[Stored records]
****************************************
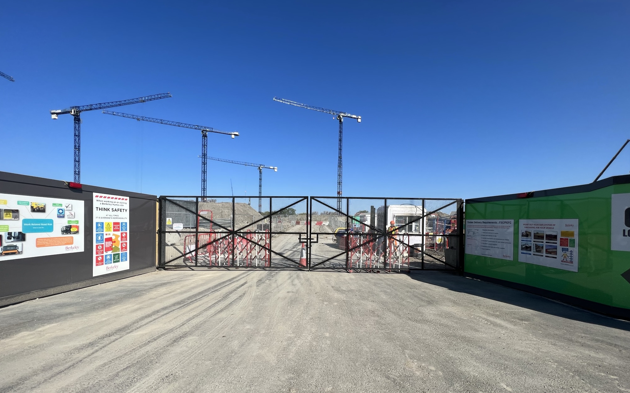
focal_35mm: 14
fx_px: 240
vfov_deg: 78.3
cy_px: 222
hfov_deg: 105.3
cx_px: 313
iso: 32
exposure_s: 1/2222
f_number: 1.8
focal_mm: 1.57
****************************************
Your task is to repeat the entries above exactly, omitting the pictures.

# Response to this exercise
focal_35mm: 14
fx_px: 240
vfov_deg: 78.3
cy_px: 222
hfov_deg: 105.3
cx_px: 313
iso: 32
exposure_s: 1/2222
f_number: 1.8
focal_mm: 1.57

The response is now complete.